Con i suoi reiterati provvedimenti di polizia, di cui peraltro dubitiamo assai circa l'efficacia, ella, signor avvocato, ha offeso il Parlamento, che è l'espressione diretta della volontà del popolo italiano. Solamente il Parlamento può infatti consentire, mediante legge ordinaria o convertendo in legge ordinaria un Decreto Legge, la sospensione di taluni diritti di libertà costituzionali, per un tempo peraltro limitato e motivato da gravi ragioni oggettive.

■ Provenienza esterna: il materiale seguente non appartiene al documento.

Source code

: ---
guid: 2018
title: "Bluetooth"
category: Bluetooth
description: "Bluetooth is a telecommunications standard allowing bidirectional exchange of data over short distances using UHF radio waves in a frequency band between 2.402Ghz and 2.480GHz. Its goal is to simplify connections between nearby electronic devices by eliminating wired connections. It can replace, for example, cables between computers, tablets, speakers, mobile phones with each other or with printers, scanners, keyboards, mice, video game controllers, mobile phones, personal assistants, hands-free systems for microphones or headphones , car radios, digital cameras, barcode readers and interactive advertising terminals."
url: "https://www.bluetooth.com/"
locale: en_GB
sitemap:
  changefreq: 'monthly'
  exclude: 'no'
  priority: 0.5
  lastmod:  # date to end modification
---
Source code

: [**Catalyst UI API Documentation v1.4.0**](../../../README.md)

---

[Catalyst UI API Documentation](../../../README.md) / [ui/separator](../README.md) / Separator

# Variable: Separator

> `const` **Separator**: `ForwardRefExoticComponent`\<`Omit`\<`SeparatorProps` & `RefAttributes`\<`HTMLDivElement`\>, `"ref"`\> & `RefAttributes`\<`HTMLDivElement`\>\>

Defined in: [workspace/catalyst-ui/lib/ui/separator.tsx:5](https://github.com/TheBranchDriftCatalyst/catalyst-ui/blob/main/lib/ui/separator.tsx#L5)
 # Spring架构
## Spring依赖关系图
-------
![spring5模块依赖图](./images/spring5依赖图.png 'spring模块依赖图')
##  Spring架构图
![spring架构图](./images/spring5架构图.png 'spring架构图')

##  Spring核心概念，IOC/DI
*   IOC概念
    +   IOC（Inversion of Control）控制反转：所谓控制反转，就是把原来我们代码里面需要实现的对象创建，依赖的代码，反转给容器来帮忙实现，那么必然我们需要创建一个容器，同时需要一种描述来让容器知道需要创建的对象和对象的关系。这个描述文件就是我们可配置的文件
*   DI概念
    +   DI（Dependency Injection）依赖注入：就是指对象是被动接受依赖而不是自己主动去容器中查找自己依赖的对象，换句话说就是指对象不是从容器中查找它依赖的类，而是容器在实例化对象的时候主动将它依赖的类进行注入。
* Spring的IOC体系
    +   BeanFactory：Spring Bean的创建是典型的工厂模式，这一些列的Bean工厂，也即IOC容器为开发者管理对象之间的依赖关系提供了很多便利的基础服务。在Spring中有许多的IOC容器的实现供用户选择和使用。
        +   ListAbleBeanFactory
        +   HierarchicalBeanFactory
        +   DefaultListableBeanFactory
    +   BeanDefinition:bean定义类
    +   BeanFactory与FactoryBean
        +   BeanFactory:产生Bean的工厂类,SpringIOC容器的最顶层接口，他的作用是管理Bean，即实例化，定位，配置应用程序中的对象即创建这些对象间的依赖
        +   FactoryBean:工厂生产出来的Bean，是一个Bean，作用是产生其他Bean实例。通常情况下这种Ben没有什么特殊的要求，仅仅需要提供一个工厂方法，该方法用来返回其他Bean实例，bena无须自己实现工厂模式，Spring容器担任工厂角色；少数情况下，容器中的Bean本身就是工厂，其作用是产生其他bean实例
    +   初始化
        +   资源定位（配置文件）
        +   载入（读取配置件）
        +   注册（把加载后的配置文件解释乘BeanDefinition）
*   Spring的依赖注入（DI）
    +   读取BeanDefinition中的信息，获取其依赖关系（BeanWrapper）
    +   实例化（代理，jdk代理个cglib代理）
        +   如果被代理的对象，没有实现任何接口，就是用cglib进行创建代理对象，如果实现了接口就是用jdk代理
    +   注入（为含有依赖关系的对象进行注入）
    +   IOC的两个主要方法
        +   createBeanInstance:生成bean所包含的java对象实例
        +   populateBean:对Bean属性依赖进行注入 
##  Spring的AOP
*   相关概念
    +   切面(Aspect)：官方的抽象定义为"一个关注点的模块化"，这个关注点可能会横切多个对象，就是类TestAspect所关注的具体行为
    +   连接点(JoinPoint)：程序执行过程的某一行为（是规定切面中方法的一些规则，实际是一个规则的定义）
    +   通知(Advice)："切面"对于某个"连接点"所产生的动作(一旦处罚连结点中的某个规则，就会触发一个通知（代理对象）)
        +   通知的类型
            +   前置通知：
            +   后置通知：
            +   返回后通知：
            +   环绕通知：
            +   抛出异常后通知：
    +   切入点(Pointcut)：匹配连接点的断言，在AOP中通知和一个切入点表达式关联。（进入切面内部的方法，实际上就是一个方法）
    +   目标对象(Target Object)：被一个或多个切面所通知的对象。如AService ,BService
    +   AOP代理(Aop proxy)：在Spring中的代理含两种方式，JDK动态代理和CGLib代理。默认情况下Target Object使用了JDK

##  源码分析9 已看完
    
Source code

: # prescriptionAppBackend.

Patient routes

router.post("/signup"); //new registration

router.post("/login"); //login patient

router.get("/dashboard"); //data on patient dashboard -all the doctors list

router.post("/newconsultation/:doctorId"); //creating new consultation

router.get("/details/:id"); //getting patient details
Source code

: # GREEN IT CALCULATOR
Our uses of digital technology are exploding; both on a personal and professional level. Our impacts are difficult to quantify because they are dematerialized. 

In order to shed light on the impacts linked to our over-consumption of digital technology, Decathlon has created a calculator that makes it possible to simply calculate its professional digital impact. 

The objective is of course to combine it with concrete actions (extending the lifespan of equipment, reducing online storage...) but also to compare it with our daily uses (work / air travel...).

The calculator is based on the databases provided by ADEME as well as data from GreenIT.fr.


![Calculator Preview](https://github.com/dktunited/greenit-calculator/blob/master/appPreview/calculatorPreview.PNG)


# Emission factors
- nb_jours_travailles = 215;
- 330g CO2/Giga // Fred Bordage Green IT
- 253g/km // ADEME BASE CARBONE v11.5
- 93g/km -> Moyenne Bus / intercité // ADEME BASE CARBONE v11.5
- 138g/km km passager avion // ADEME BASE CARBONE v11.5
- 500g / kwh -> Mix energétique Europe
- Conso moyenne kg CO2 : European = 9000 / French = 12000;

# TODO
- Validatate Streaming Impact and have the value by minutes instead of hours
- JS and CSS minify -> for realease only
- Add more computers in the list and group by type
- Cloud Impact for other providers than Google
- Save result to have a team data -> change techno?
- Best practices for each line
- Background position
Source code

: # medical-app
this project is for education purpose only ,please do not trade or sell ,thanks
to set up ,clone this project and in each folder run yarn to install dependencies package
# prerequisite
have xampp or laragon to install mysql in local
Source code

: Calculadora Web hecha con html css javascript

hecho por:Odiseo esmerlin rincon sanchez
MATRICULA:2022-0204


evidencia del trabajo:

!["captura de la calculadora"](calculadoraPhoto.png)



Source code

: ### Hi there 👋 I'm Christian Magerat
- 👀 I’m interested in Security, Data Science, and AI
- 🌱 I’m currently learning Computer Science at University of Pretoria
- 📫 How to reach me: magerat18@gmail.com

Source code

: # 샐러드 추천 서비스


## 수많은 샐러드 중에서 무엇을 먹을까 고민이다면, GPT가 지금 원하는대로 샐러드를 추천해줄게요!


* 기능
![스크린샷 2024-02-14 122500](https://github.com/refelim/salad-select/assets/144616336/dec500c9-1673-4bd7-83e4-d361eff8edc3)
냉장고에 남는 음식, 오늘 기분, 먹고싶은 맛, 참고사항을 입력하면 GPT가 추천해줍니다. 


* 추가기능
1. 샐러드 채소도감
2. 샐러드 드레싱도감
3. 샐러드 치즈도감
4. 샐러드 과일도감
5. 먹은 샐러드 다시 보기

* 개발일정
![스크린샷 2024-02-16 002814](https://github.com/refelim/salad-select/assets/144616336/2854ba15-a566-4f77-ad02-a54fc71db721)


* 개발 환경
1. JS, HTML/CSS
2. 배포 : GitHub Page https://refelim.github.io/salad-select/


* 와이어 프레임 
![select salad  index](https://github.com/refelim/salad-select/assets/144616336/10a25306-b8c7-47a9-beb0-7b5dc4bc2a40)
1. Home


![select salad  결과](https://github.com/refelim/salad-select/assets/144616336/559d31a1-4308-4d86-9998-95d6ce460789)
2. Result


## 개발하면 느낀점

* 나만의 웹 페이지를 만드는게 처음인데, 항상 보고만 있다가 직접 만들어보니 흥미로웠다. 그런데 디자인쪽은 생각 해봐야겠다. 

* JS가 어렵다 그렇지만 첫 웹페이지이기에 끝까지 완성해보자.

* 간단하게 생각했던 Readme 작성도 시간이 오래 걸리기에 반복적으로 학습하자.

L'art. 77 della Costituzione è chiaro: “[…] Il Governo non può, senza delegazione delle Camere, emanare decreti che abbiano valore di legge ordinaria. Quando, in casi straordinari di necessità e d'urgenza, il Governo adotta, sotto la sua responsabilità, provvedimenti provvisori con forza di legge, deve il giorno stesso presentarli per la conversione alle Camere che, anche se sciolte, sono appositamente convocate e si riuniscono entro cinque giorni. I decreti perdono efficacia sin dall'inizio, se non sono convertiti in legge entro sessanta giorni dalla loro pubblicazione. Le Camere possono tuttavia regolare con legge i rapporti giuridici sorti sulla base dei decreti non convertiti […]”.
Mi pare chiaro da quanto abbiamo finora esposto che in Italia siamo oramai giunti allo sfascio totale delle nostre istituzioni democratiche, in funzione di un disegno autoritario del Presidente del Consiglio, nel silezio assordante della Massima Magistratura dello Stato e dei membri del Parlamento. Di fronte a questo atto di forza del Presidente del Consiglio, il popolo italiano si trova peraltro senza difesa alcuna, anche perché nessun giudice potrà dar loro ragione, stante la chiusura sine die di tutti i tribunali della Repubblica. Eppure, caro Giuseppi, benché ella intenda derogare a tutti i principi di libertà conquistati col sangue dei nostri migliori rappresentanti alla Costituente, noi non siamo per nulla intimoriti dalla sua tracotanza e denunciamo le sue furbizie. Né siamo scoraggiati dai silenzi delle alte magistrature dello Stato e dalle viltà del Parlamento. Ciò che dovevamo dire lo abbiamo detto per rispetto di noi stessi e della nostra civiltà democratica, presa d'assalto da un manipolo di giovani analfabeti da avanspettacolo e da giuristi opportunisti alla moda. La strada della libertà da questi orrori giuridici ci sembra adesso lunga e insidiosa. Ma guai a noi se non la percorressimo a testa alta.